__TEXTO APRESENTADO__.
===

Em virtude do 1º Encontro de Mulheres na Energia Solar, realizado no dia 4 de junho de 2019 e promovido pelo Laboratório Fotovoltaica, dois professores da UFSC enviaram pelo grupo de Discussão do Centro Tecnológico (CTC), na mesma data, comentários carregados de conteúdo machista e misógino. As mensagens causaram indignação da comunidade universitária e mais de 30 professores, alunos, técnicos-administrativos e representantes de entidades ligadas à instituição, após reunião no dia 10 de junho de 2019, elaboraram documento a fim de tomar medidas de prevenção e denúncia, bem como de punição pelas instâncias competentes daqueles que ferem o código de ética, as leis e os regulamentos acadêmicos.
Em tempos que, a cada dois segundos, uma mulher sofre violência física ou psicológica no Brasil – segundo dados do Relógios da Violência, do Instituto Maria da Penha – é inadmissível que o serviço público seja maculado por atitudes que ofendem uma coletividade e que reforçam a cultura de violência contra as mulheres.
Além do questionamento sobre a importância da iniciativa científica promovida por mulheres pesquisadoras, também houve o comentário sobre “se esperar que em tal evento haja uma exposição de mulheres bonitas, com os clássicos biquínis a absorver energia solar para nosso deleite”, que há cientistas sem “cotas para mulheres” e sobre uma esperança de “que nosso laboratório seja visitado pelas participantes, preferivelmente bonitas e/ou simpáticas”.
Seguem algumas reflexões para a compreensão contextual e discursiva em que tais comentários estão inseridos, que constam no documento elaborado e assinado pelas categorias.
É de conhecimento que pesquisas indicam, atualmente, a presença considerável ou majoritária das mulheres na universidade (Brasil, 2016, p. 1). Apesar disso, os símbolos de discriminação e desigualdade entre homens e mulheres mantêm-se dentro das instituições de ensino. Isso porque as mulheres têm acesso a quaisquer lugares que pretenderem, mas os discursos que incidirão sobre seus corpos e que tensionarão o seu pertencimento e a sua permanência são ultrajantes, como se lê propriamente dos comentários aqui repudiados. As mulheres possuem o acesso, mas não pertencem ao ambiente se não apresentarem determinados comportamentos, que seja de submissão, seja de comparação ou competição aos homens. E isso revela uma ideia androcêntrica, o que reforça o pensamento estigmatizado sobre as mulheres (Amâncio, 2005), como se as mulheres precisassem ter os homens como modelo de conduta e orientação para sua referência de pertencimento.

===

__TAREFA__.
Dê continuidade ao texto sobre os comentários machistas de professores da UFSC, começando logo após a última frase apresentada. Os itens não são necessários para realizar esta tarefa.

__MATERIAL FORNECIDO__.
===

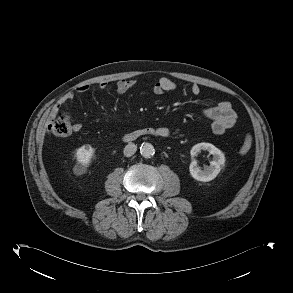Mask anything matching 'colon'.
Masks as SVG:
<instances>
[{
	"label": "colon",
	"mask_w": 293,
	"mask_h": 293,
	"mask_svg": "<svg viewBox=\"0 0 293 293\" xmlns=\"http://www.w3.org/2000/svg\"><path fill=\"white\" fill-rule=\"evenodd\" d=\"M71 124L67 112L56 113L49 125V132L56 136H66L71 133ZM252 147V137L246 135L244 141L239 149L241 155L247 154Z\"/></svg>",
	"instance_id": "1"
}]
</instances>
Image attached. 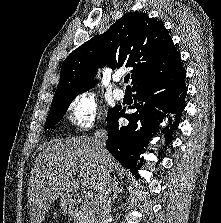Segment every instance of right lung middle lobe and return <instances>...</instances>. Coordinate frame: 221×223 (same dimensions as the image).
Wrapping results in <instances>:
<instances>
[{
  "label": "right lung middle lobe",
  "mask_w": 221,
  "mask_h": 223,
  "mask_svg": "<svg viewBox=\"0 0 221 223\" xmlns=\"http://www.w3.org/2000/svg\"><path fill=\"white\" fill-rule=\"evenodd\" d=\"M75 96L76 95L52 102L45 129L51 128L63 117L70 103L75 99ZM116 109V107L109 109L108 118L115 113Z\"/></svg>",
  "instance_id": "obj_1"
}]
</instances>
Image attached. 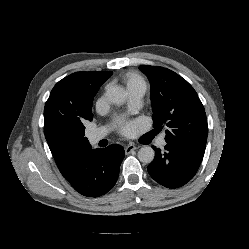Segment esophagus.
Masks as SVG:
<instances>
[{
	"instance_id": "esophagus-1",
	"label": "esophagus",
	"mask_w": 249,
	"mask_h": 249,
	"mask_svg": "<svg viewBox=\"0 0 249 249\" xmlns=\"http://www.w3.org/2000/svg\"><path fill=\"white\" fill-rule=\"evenodd\" d=\"M138 147L134 144H128L125 146V153L129 154L131 153L133 150H136Z\"/></svg>"
}]
</instances>
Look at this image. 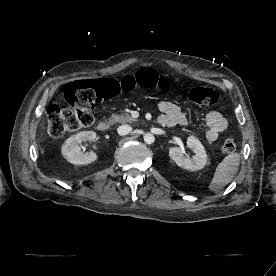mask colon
<instances>
[{"label": "colon", "mask_w": 276, "mask_h": 276, "mask_svg": "<svg viewBox=\"0 0 276 276\" xmlns=\"http://www.w3.org/2000/svg\"><path fill=\"white\" fill-rule=\"evenodd\" d=\"M136 86L143 88L168 91L170 81L159 76L150 68H142L135 77L125 76L120 81L106 80H76L69 83L64 89L65 107L51 105L46 113L48 132L52 137H61L66 133L91 126L94 123L93 111L98 103L116 96L120 92H127ZM186 99L201 108L214 106L218 99V92L209 87L184 89L180 93ZM225 154L236 150L233 138H227L221 145Z\"/></svg>", "instance_id": "1"}]
</instances>
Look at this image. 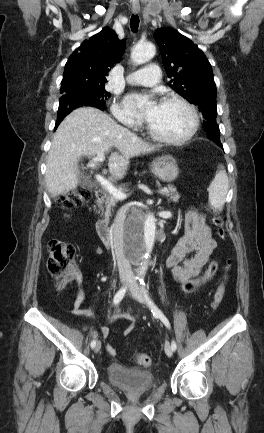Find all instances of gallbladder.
<instances>
[{
    "label": "gallbladder",
    "mask_w": 264,
    "mask_h": 433,
    "mask_svg": "<svg viewBox=\"0 0 264 433\" xmlns=\"http://www.w3.org/2000/svg\"><path fill=\"white\" fill-rule=\"evenodd\" d=\"M79 185L82 188H88V189H92L94 187V185L82 173H79Z\"/></svg>",
    "instance_id": "bac80fb5"
}]
</instances>
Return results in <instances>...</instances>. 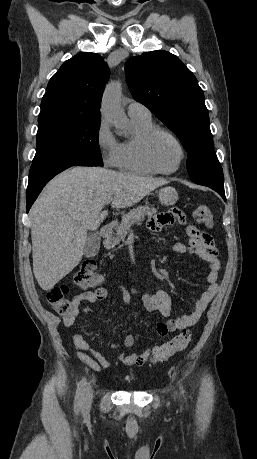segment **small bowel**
Instances as JSON below:
<instances>
[{"instance_id": "c3829d8e", "label": "small bowel", "mask_w": 257, "mask_h": 459, "mask_svg": "<svg viewBox=\"0 0 257 459\" xmlns=\"http://www.w3.org/2000/svg\"><path fill=\"white\" fill-rule=\"evenodd\" d=\"M184 224L182 229L183 236H189L186 243L175 242L172 246L174 253L177 256L192 254L201 259L207 266L205 274L206 287L197 298L194 307L190 314L177 319H168L164 323L157 324V332L161 336H165L169 332L186 329L196 324L212 298L218 291V272L220 263L218 260V250L209 236L201 233L195 227L191 220L185 219V209L175 208L174 205H163L157 213V217H149V229L152 231L159 229H173L174 226ZM122 300L124 304H129L131 293L124 287H121ZM145 308L149 312H158L163 317L167 318L171 314L172 298L166 290H158L154 294H148L138 291ZM108 292L103 287H98L95 290H85L73 297V302L76 304V309L62 319L65 327H71L76 318L87 312L88 308L83 306L84 302L91 304L105 300ZM73 343L76 348L77 358L86 366L94 371L101 372L112 366V363L106 359L100 352L93 349L84 339L82 333L77 331L73 334ZM134 344V337L127 335L122 341L113 342V349L130 348ZM152 353L151 349L143 352H135L128 355L121 353L117 361L126 366H142L147 362Z\"/></svg>"}]
</instances>
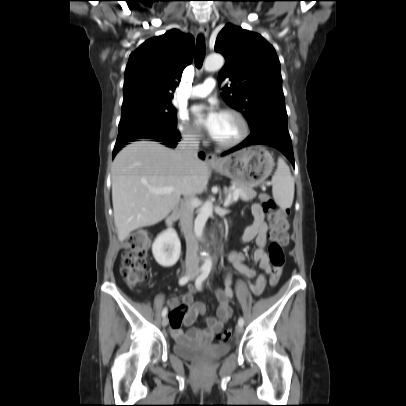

===

__RESPOSTA__.
Esse grupo social qualificado por mulheres é constituído por pessoas que, em um contexto brasileiro, é subjetivado e socializado, desde “a descoberta do sexo da criança”, por uma série de discursos do que deve ser uma mulher. Historicamente, no Brasil, as mulheres tiveram direito à instrução escolar de forma tardia, se comparada à ocupação do espaço pelos homens – e, isso, ainda, se referindo a mulheres brancas, visto que havia proibição por lei do acesso à educação às pessoas negras (1). Além de tardia, “desde o período colonial, a educação feminina era restrita ao lar e para o lar, ou seja, aprendiam atividades que possibilitassem o bom governo da casa e dos filhos” (Aragão e Kreutz, 2010, p. 109), tendo em vista que a “[…] tradição ibérica, transposta de Portugal para a colônia brasileira, considerava a mulher um ser inferior, que não tinha necessidade de aprender a ler e escrever” (Ribeiro, 2000, p. 79).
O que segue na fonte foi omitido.